ARBEITSAUFTRAG:
Überarbeite bitte den Teil des Forumsauszugs, der bei „Also, dafür sollte“ beginnt und bei „das Xilence nehmen.“ endet, indem du „sparsam“ durch „stromsparend“ ersetzt.

ZITIERTER AUSZUG:
:::

AMD Athlon 64 X2 5200+
Geforce6100SM-M2 Mainboard
Radeon 5770 1GB
1x DVD Brenner
2x 500GB SATA Festplatten
1x Floppy
2x 80mm und 1x 120mm Lüfter

Das Netzteil hab ich schon, würde nur 35 Euro dafür bezahlen.


----------



## Herbboy (21. Mai 2010)

Also, dafür sollte das locker reichen. Die 5770 ist sehr sparsam. Du wärst halt bei nem zB Be Quiet mit 450W für ~50€ auf der sichereren Seite und könntest dann auch ein stärkeres System, vor allem bessere Graka stabil betreiben, aber für 35€ kannst Du wohl ruhig das Xilence nehmen.


----------



## Shorty484 (21. Mai 2010)

Na solange das Netzteil nicht abraucht und mir mein PC um die Ohren fliegt. Für dieses und nächstes Jahr ist kein neues System und keine Aufrüstung geplant. Der Rechner muss auch keine hohe Spieleleistung bringen.


----------



## Herbboy (21. Mai 2010)

Die Gefahr, dass es kaputt ist, ist schon höher als bei einigen anderen Marken - aber dass der PC dann schaden nimmt, ist extrem selten, ganz allgemein bei nem Netzteildefekt.

Und Dein PC wird eine absolut gute Spielepower bringen - bei einigen Spielen wirst Du zwar etwas gebremst, weil manche Spiele bzw. bestimmt Grafikmodi nen Qaudcore brauchen für flüssiges Spielen, aber viele Spiele kannst Du mit dem System noch ne ganze Weile auf max spielen.


----------



## shad-Thomas (21. Mai 2010)

Herbboy schrieb:


> Die Gefahr, dass es kaputt ist, ist schon höher als bei einigen anderen Marken - aber dass der PC dann schaden nimmt, ist extrem selten, ganz allgemein bei nem Netzteildefekt.


   

Sorry, aber der erste Teil der Aussage stimmt nicht. Xilence hat sich schon vor einiger Zeit vom Billiganbieter zum richtig guten Markenhersteller gemausert. Sonst würden sie z.B. auf die XQ Netzteile sicher nicht 5 Jahre Garantie geben.

:::

EINTRÄGE IM DATENSATZ:
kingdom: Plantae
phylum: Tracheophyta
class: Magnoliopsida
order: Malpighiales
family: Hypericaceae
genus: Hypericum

:::

GELÖSTE AUFGABE:
Also, dafür sollte das locker reichen. Die 5770 ist sehr stromsparend. Du wärst halt bei nem zB Be Quiet mit 450W für ~50€ auf der sichereren Seite und könntest dann auch ein stärkeres System, vor allem bessere Graka stabil betreiben, aber für 35€ kannst Du wohl ruhig das Xilence nehmen.